Female 600 1721 2321

Total 699 2738 3437

a Find the probability that the student is male or a nursing major P (being male or a being a nursing major) (Round to the nearest thousandth as needed)

b Find the probability that the student is female or not a nursing major P(being female or not being a nursing major) (Round to the nearest thousandth as needed)

c Find the probability that the student is not female or a nursing major P (not being female or being a nursing major (Round to the nearest thousandth as needed)

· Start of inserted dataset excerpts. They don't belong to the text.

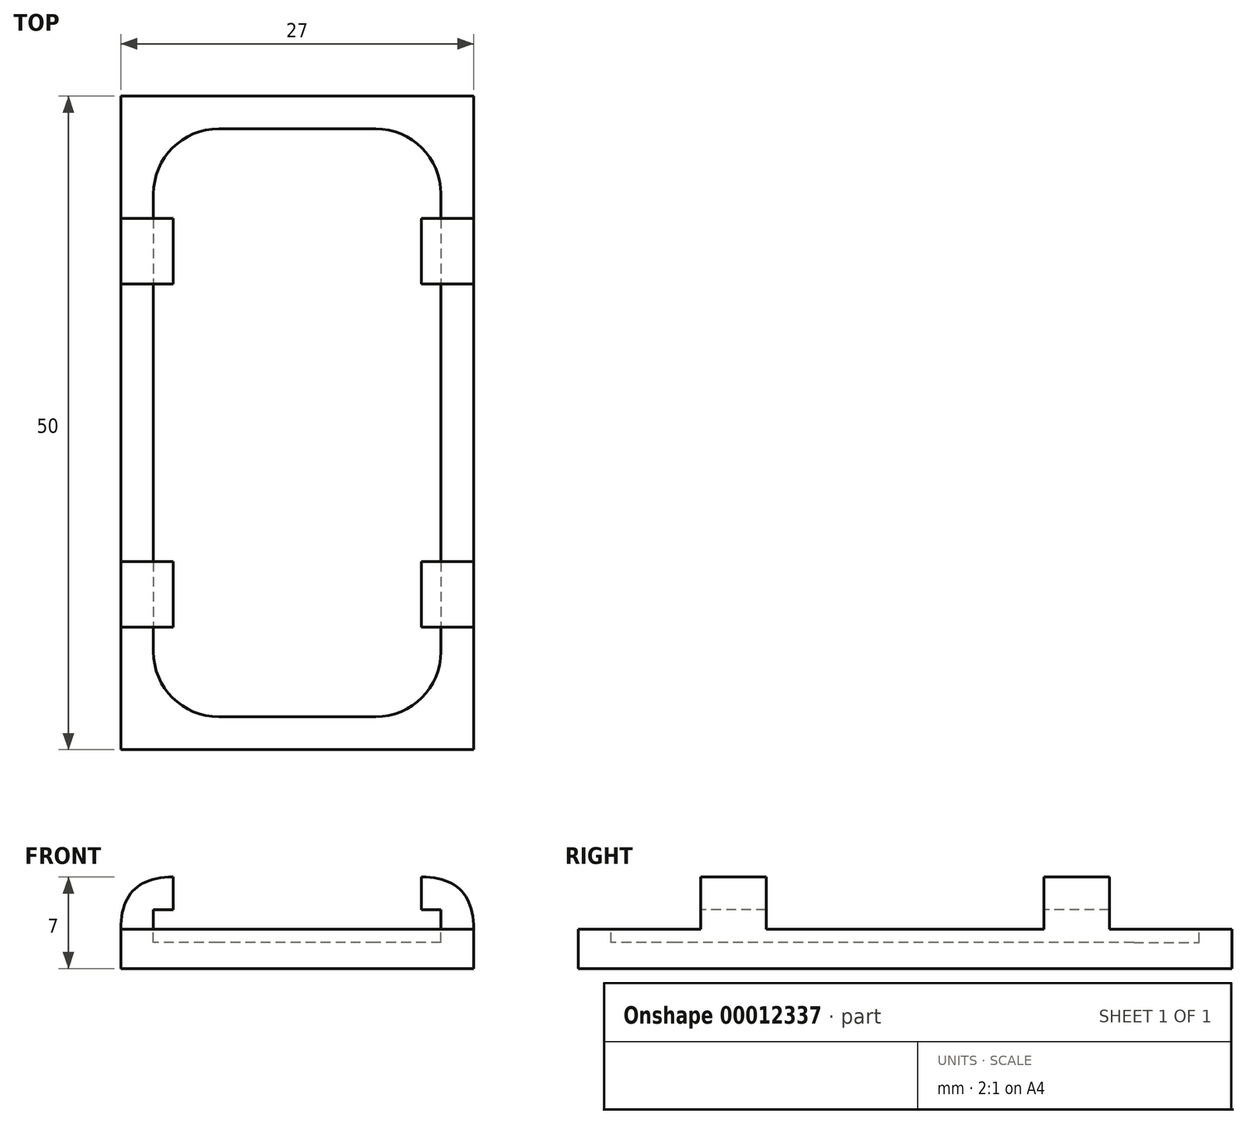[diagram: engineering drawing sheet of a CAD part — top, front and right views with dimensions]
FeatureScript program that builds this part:
annotation { "Feature Type Name" : "Feature", "Feature Type Description" : "" }
export const myFeature = defineFeature(function(context is Context, id is Id, definition is map)
    precondition{}
    {
        {
            var Q0;
            Q0=qCreatedBy(makeId("Top.planeOp"),FACE);
            var sketch = newSketch(context, id + "F0", { "sketchPlane" : qUnion([Q0])});
            skLineSegment(sketch, "E0.rect.bottom", {"start": v(13.5, 25) * mm, "end": v(-13.5, 25) * mm});
            skLineSegment(sketch, "E0.rect.top", {"start": v(13.5, -25) * mm, "end": v(-13.5, -25) * mm});
            skLineSegment(sketch, "E0.rect.left", {"start": v(13.5, 25) * mm, "end": v(13.5, -25) * mm});
            skLineSegment(sketch, "E0.rect.right", {"start": v(-13.5, 25) * mm, "end": v(-13.5, -25) * mm});
            skPoint(sketch, "E0.rect.middle", {"position": v(0, 0) * mm});
            skSolve(sketch);
        }
        {
            var Q0;
            Q0=qSketchRegion(id+"F0",true);
            extrude(context, id + "F1", {"entities" : qUnion([Q0]), "depth" : 3 * mm});
        }
        {
            var Q0;
            Q0=makeQuery(id+"F1.opExtrude","CAP_FACE",FACE,{"disambiguationData":[OSD([sQuery(id+"F0.wireOp",EDGE,"E0.rect.bottom"),sQuery(id+"F0.wireOp",EDGE,"E0.rect.top"),sQuery(id+"F0.wireOp",EDGE,"E0.rect.left"),sQuery(id+"F0.wireOp",EDGE,"E0.rect.right")])],"isStart":false});
            var sketch = newSketch(context, id + "F2", { "sketchPlane" : qUnion([Q0])});
            skLineSegment(sketch, "E1", {"start": v(-74.9, 0) * mm, "end": v(74.9, 0) * mm, "construction": true});
            skLineSegment(sketch, "E2", {"start": v(0, 55.47) * mm, "end": v(0, -72.68) * mm, "construction": true});
            skLineSegment(sketch, "E3.bottom", {"start": v(-13.5, 15.63) * mm, "end": v(-9.5, 15.63) * mm});
            skLineSegment(sketch, "E3.top", {"start": v(-13.5, 10.63) * mm, "end": v(-9.5, 10.63) * mm});
            skLineSegment(sketch, "E3.left", {"start": v(-13.5, 15.63) * mm, "end": v(-13.5, 10.63) * mm});
            skLineSegment(sketch, "E3.right", {"start": v(-9.5, 15.63) * mm, "end": v(-9.5, 10.63) * mm});
            skLineSegment(sketch, "E4.0.MirrorCS", {"start": v(13.5, 15.63) * mm, "end": v(9.5, 15.63) * mm});
            skLineSegment(sketch, "E5.0.MirrorCS", {"start": v(9.5, 15.63) * mm, "end": v(9.5, 10.63) * mm});
            skLineSegment(sketch, "E6.0.MirrorCS", {"start": v(13.5, 10.63) * mm, "end": v(9.5, 10.63) * mm});
            skLineSegment(sketch, "E7.0.MirrorCS", {"start": v(13.5, 15.63) * mm, "end": v(13.5, 10.63) * mm});
            skLineSegment(sketch, "E8.0.MirrorCS", {"start": v(-13.5, -10.63) * mm, "end": v(-9.5, -10.63) * mm});
            skLineSegment(sketch, "E9.0.MirrorCS", {"start": v(-9.5, -15.63) * mm, "end": v(-9.5, -10.63) * mm});
            skLineSegment(sketch, "E10.0.MirrorCS", {"start": v(-13.5, -15.63) * mm, "end": v(-9.5, -15.63) * mm});
            skLineSegment(sketch, "E11.0.MirrorCS", {"start": v(-13.5, -15.63) * mm, "end": v(-13.5, -10.63) * mm});
            skLineSegment(sketch, "E12.0.MirrorCS", {"start": v(13.5, -10.63) * mm, "end": v(9.5, -10.63) * mm});
            skLineSegment(sketch, "E13.0.MirrorCS", {"start": v(9.5, -15.63) * mm, "end": v(9.5, -10.63) * mm});
            skLineSegment(sketch, "E14.0.MirrorCS", {"start": v(13.5, -15.63) * mm, "end": v(9.5, -15.63) * mm});
            skLineSegment(sketch, "E15.0.MirrorCS", {"start": v(13.5, -15.63) * mm, "end": v(13.5, -10.63) * mm});
            skSolve(sketch);
        }
        {
            var Q0;
            Q0=makeQuery(id+"F2.imprint","IMPRINT",FACE,{"disambiguationData":[TD([[makeQuery(id+"F2.imprint","IMPRINT",EDGE,{"derivedFrom":makeQuery(id+"F1.opExtrude","CAP_EDGE",EDGE,{"disambiguationData":[OSD([sQuery(id+"F0.wireOp",EDGE,"E0.rect.bottom")])],"isStart":false})}),1.0]])]});
            var sketch = newSketch(context, id + "F3", { "sketchPlane" : qUnion([Q0])});
            skLineSegment(sketch, "E16.0", {"start": v(6, 22.5) * mm, "end": v(-6, 22.5) * mm});
            skLineSegment(sketch, "E16.1", {"start": v(11, 17.5) * mm, "end": v(11, -17.5) * mm});
            skLineSegment(sketch, "E16.2", {"start": v(6, -22.5) * mm, "end": v(-6, -22.5) * mm});
            skLineSegment(sketch, "E16.3", {"start": v(-11, 17.5) * mm, "end": v(-11, -17.5) * mm});
            skPoint(sketch, "E17.visualSharp", {"position": v(-11, 22.5) * mm});
            skArc(sketch, "E17.filletArc", {"start": v(-6, 22.5) * mm, "mid": v(-9.54, 21.04) * mm, "end": v(-11, 17.5) * mm});
            skPoint(sketch, "E18.visualSharp", {"position": v(11, 22.5) * mm});
            skArc(sketch, "E18.filletArc", {"start": v(11, 17.5) * mm, "mid": v(9.54, 21.04) * mm, "end": v(6, 22.5) * mm});
            skPoint(sketch, "E19.visualSharp", {"position": v(11, -22.5) * mm});
            skArc(sketch, "E19.filletArc", {"start": v(6, -22.5) * mm, "mid": v(9.54, -21.04) * mm, "end": v(11, -17.5) * mm});
            skPoint(sketch, "E20.visualSharp", {"position": v(-11, -22.5) * mm});
            skArc(sketch, "E20.filletArc", {"start": v(-11, -17.5) * mm, "mid": v(-9.54, -21.04) * mm, "end": v(-6, -22.5) * mm});
            skSolve(sketch);
        }
        {
            var Q0;
            Q0=qSketchRegion(id+"F3",true);
            extrude(context, id + "F4", {"entities" : qUnion([Q0]), "operationType" : NewBodyOperationType.REMOVE, "oppositeDirection" : true, "depth" : 1 * mm});
        }
        {
            var Q0;
            Q0=qSketchRegion(id+"F2",true);
            extrude(context, id + "F5", {"entities" : qUnion([Q0]), "operationType" : NewBodyOperationType.ADD, "depth" : 4 * mm});
        }
        {
            var Q0;
            Q0=makeQuery(id+"F5.opExtrude","SWEPT_FACE",FACE,{"disambiguationData":[OSD([sQuery(id+"F2.wireOp",EDGE,"E10.0.MirrorCS")])]});
            var sketch = newSketch(context, id + "F6", { "sketchPlane" : qUnion([Q0])});
            skLineSegment(sketch, "E21.bottom", {"start": v(-9.5, 4.5) * mm, "end": v(-11, 4.5) * mm});
            skLineSegment(sketch, "E21.top", {"start": v(-9.5, 3) * mm, "end": v(-11, 3) * mm});
            skLineSegment(sketch, "E21.left", {"start": v(-9.5, 4.5) * mm, "end": v(-9.5, 3) * mm});
            skLineSegment(sketch, "E21.right", {"start": v(-11, 4.5) * mm, "end": v(-11, 3) * mm});
            skLineSegment(sketch, "E22.0.MirrorCS", {"start": v(11, 4.5) * mm, "end": v(11, 3) * mm});
            skLineSegment(sketch, "E23.0.MirrorCS", {"start": v(9.5, 4.5) * mm, "end": v(11, 4.5) * mm});
            skLineSegment(sketch, "E24.0.MirrorCS", {"start": v(9.5, 4.5) * mm, "end": v(9.5, 3) * mm});
            skLineSegment(sketch, "E25.0.MirrorCS", {"start": v(9.5, 3) * mm, "end": v(11, 3) * mm});
            skSolve(sketch);
        }
        {
            var Q0;
            Q0=qSketchRegion(id+"F6",true);
            extrude(context, id + "F7", {"entities" : qUnion([Q0]), "operationType" : NewBodyOperationType.REMOVE, "endBound" : BoundingType.THROUGH_ALL, "oppositeDirection" : true, "depth" : 25 * mm});
        }
        {
            var Q0;
            Q0=makeQuery(id+"F5.opExtrude","CAP_EDGE",EDGE,{"disambiguationData":[OSD([sQuery(id+"F2.wireOp",EDGE,"E7.0.MirrorCS")])],"isStart":false});
            var Q1;
            Q1=makeQuery(id+"F5.opExtrude","CAP_EDGE",EDGE,{"disambiguationData":[OSD([sQuery(id+"F2.wireOp",EDGE,"E3.left")])],"isStart":false});
            var Q2;
            Q2=makeQuery(id+"F5.opExtrude","CAP_EDGE",EDGE,{"disambiguationData":[OSD([sQuery(id+"F2.wireOp",EDGE,"E11.0.MirrorCS")])],"isStart":false});
            var Q3;
            Q3=makeQuery(id+"F5.opExtrude","CAP_EDGE",EDGE,{"disambiguationData":[OSD([sQuery(id+"F2.wireOp",EDGE,"E15.0.MirrorCS")])],"isStart":false});
            fillet(context, id + "F8", {"entities" : qUnion([Q0, Q1, Q2, Q3]), "radius" : 4 * mm, "tangentPropagation" : true, "rho" : 0.5, "crossSection" : FilletCrossSection.CONIC, "allowEdgeOverflow" : false});
        }
    });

D Are the events \"being male\" and \"being a nursing major\" mutually exclusive? Explain a No because there are 95 males majoring in nursing b Yes because there are 95 males majoring in nursing c Yes because one can\'t be male and a nursing major at the same time

(a)

P(male)= 1116/3437

P(nursing majors)= 699/3437

P(male and nuring majors)= 99/3437

So the probability that the student is male or a nursing major is

P (being male or a being a nursing major)=(1116/3437)+(699/3437)-(99/3437)=1716/3437=0.499

(b)

P(female)= 2321 / 3437

P(not nursing major)= 2738 / 3437

P(female and not nursing major)= 1721 / 3437

P(being female or not being a nursing major)= P(female)+P(not nursing major)- P(female and not nursing major) = (2321/3437)+(2738/3437)-(1721/3437)=3338 / 3437 =0.971

(c)

P(not female)= 1116/ 3437

P(nursing majors)= 699/3437

P(not female and nursing majors)= 99/3437

So the probability that the student is not female or a nursing major is

P (not being female or a being a nursing major)=(1116/3437)+(699/3437)-(99/3437)=1716/3437=0.499

(d)

No because there are 95 males majoring in nursing.